Qualified Personal Residence Trust (QPRT)

 

A Qualified Personal Residence Trust, (QPRT) is a Grantor trust which permits the transfer a grantor’s personal residence out of the grantor’s estate at a lower gift tax value. Once the QPRT is funded with the Grantor’s residence, the QPRT removes the, the residence and any future appreciation on the value on the real estate from the grantor’s estate, provided the grantor survives the term of the QPRT. In addition, the Grantor can claim an income tax deduction for any real estate taxes that they pay on real estate contributed to the trust. The ability to freeze the value of the Grantors residence at the time he or she creates the trust and result in significant estate tax savings. Its important to point out that the QPRT must have a predetermined time limit on the right of the Grantor to occupy the personal residence which is placed into the trust.

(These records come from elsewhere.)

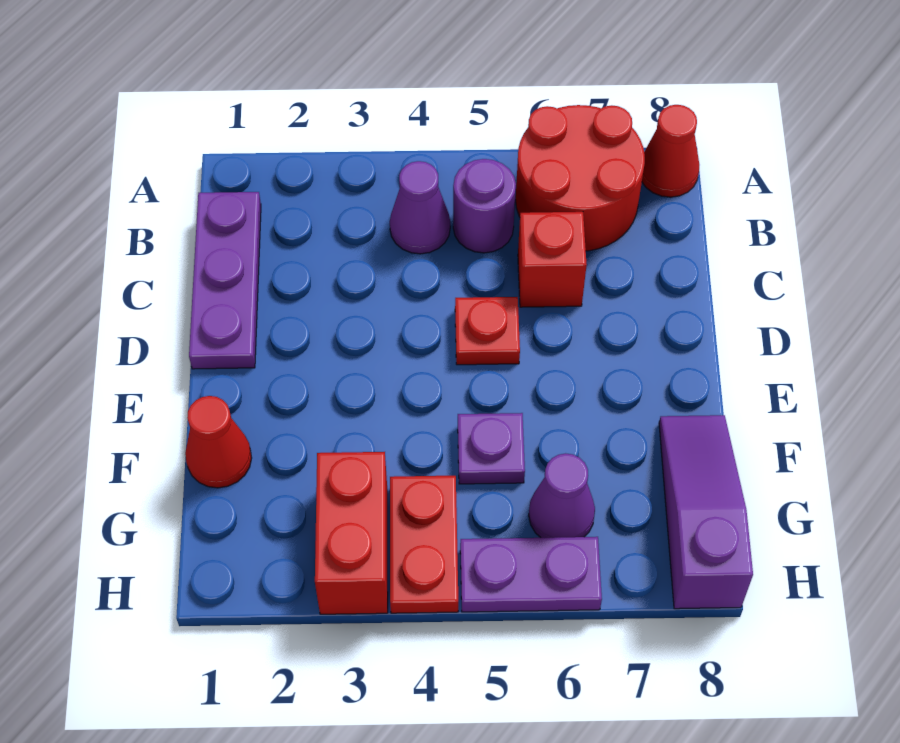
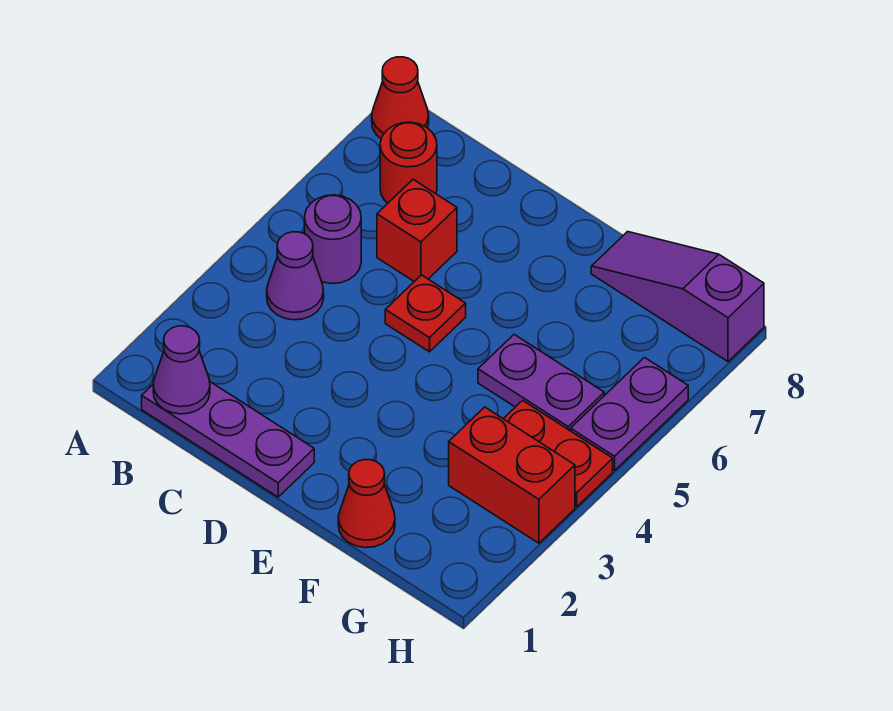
red round brick A6:B7 level 1 -> red round brick B7 level 1
purple plate F5 level 1 -> purple plate F5:G5 level 1
purple cone G6 level 1 -> purple cone B1 level 2

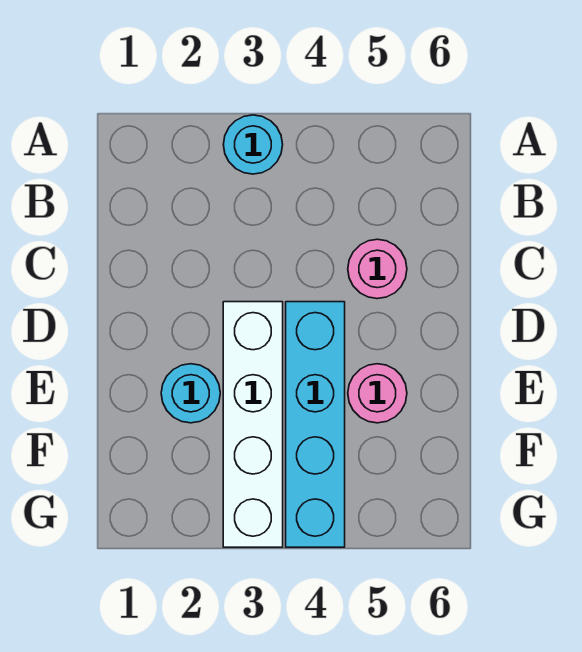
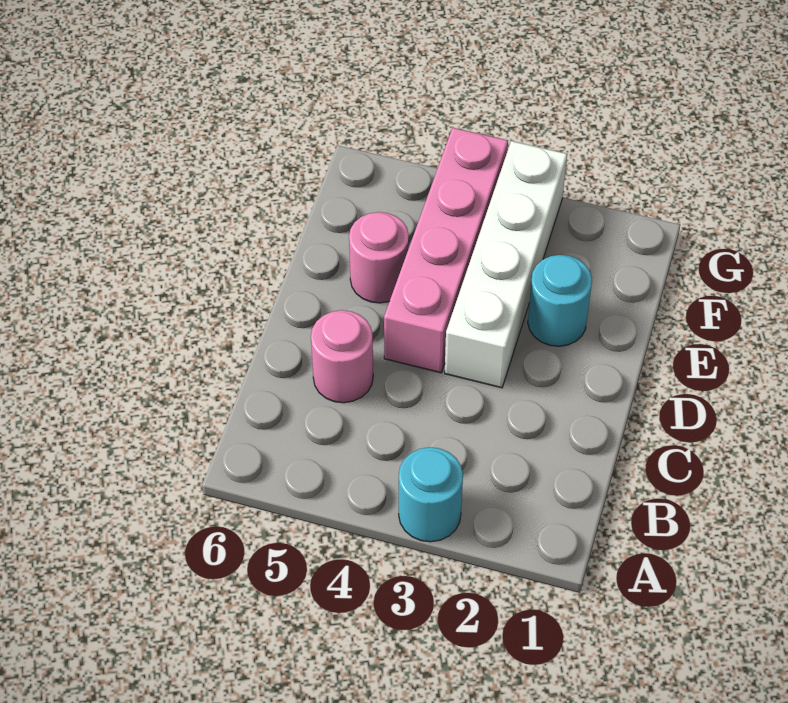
cyan brick D4:G4 level 1 -> pink brick D4:G4 level 1

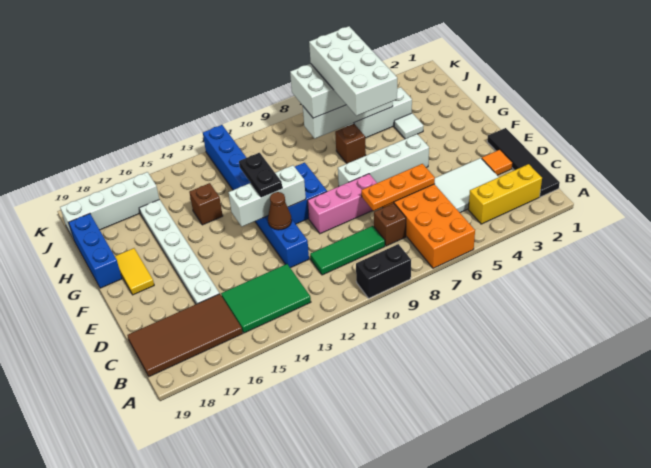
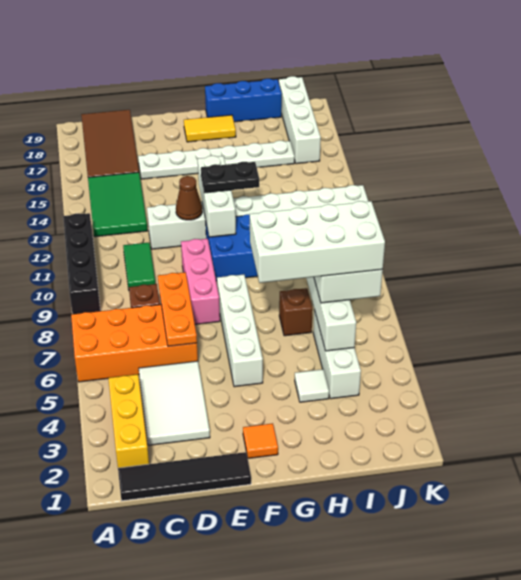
black brick A9:A10 level 1 -> black brick A9:A12 level 1
green tile C9:C11 level 1 -> green tile C10:C11 level 1
orange tile D2 level 1 -> orange tile F2 level 1
blue brick D12:K12 level 1 -> white brick D12:K12 level 1
brown brick H14 level 1 -> none

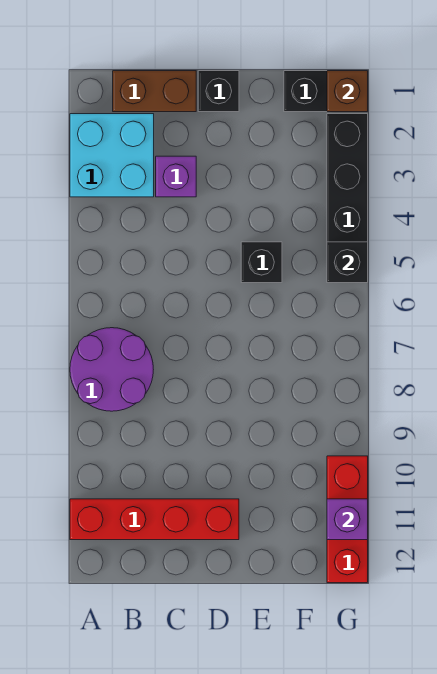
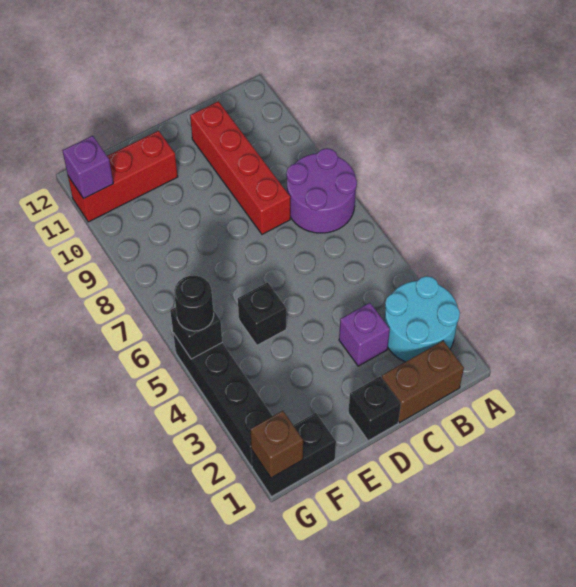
cyan brick A2:B3 level 1 -> cyan round brick A2:B3 level 1
red brick A11:D11 level 1 -> red brick C8:C11 level 1
none -> black round brick G5 level 3
red brick G10:G12 level 1 -> red brick E11:G11 level 1

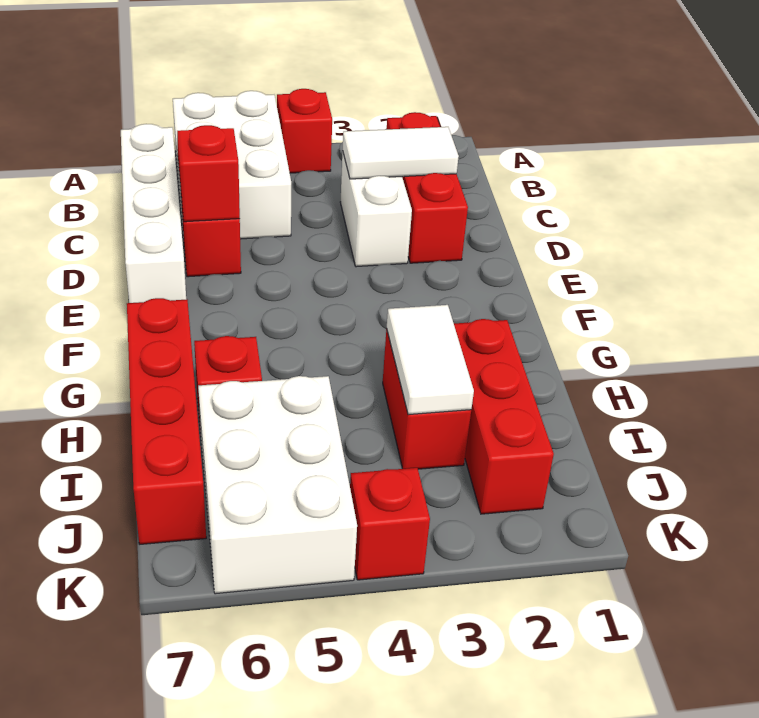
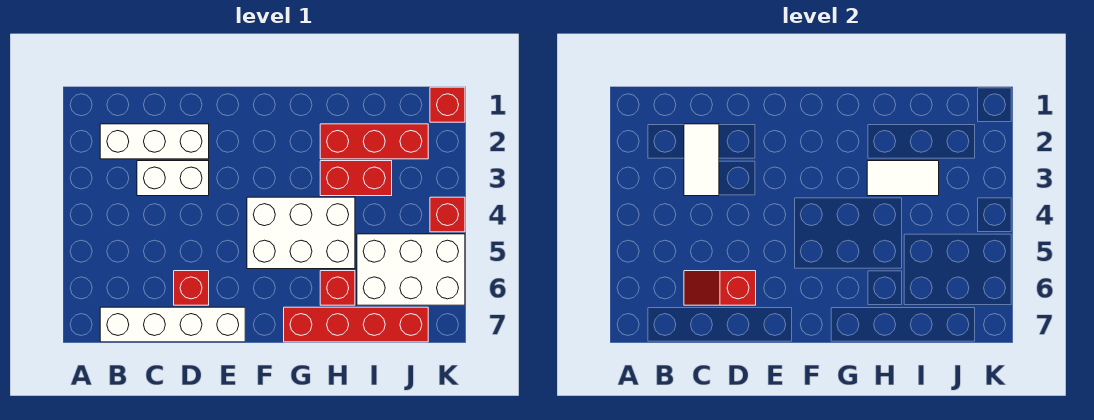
red brick A4 level 1 -> red brick K1 level 1
white brick A5:C6 level 1 -> white brick F4:H5 level 1
red brick B2:D2 level 1 -> white brick B2:D2 level 1

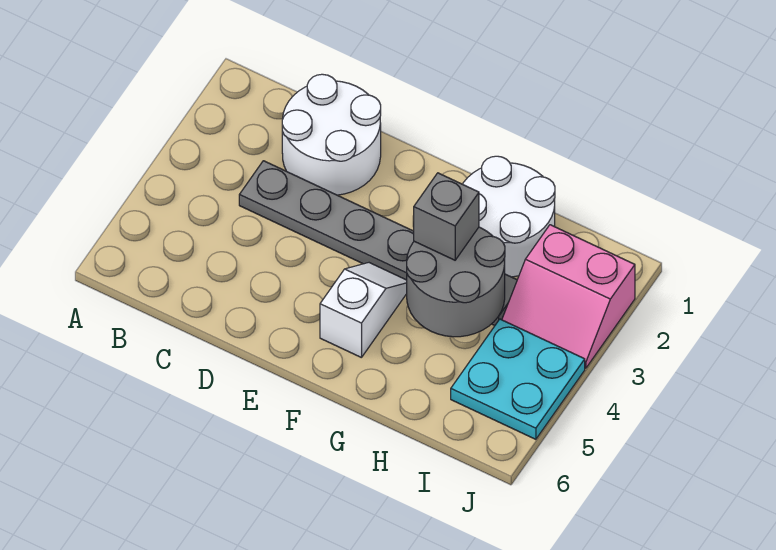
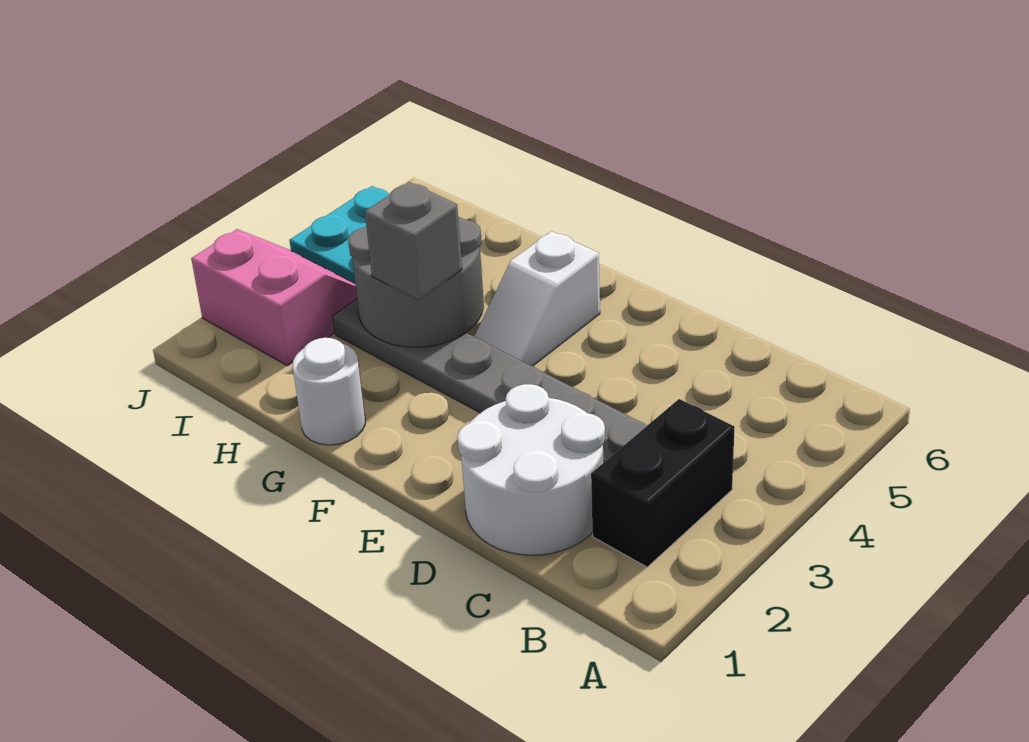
none -> black brick B2:B3 level 1
white round brick G1:H2 level 1 -> white round brick G1 level 1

In addition, in order for the QPRT to be effective the Grantor must surrender ownership of the property at the conclusion of the QPRT’s term.

How To Set Up A QPRT

First. Transfer of property to a QPRT. The grantor creates a QPRT for a period of time set out in the trust and designates beneficiaries, usually family members the grantor wishes to benefit under their estate. Next the grantor should contribute their personal residence to the trust. This transfer of the grantor’s personal residence accomplishes to goals, one, it remove the residence from the grantor’s estate and two, it creates a taxable gift to the beneficiaries of the QPRT. Once transferred to the QPRT, the  fair market value of the grantor’s residence is discounted for gift tax purposes. It is important to note that the gift to the beneficiaries does not qualify for the annual gift tax exclusion since the transfer of a residence to a QPRT is not a gift of a present interest.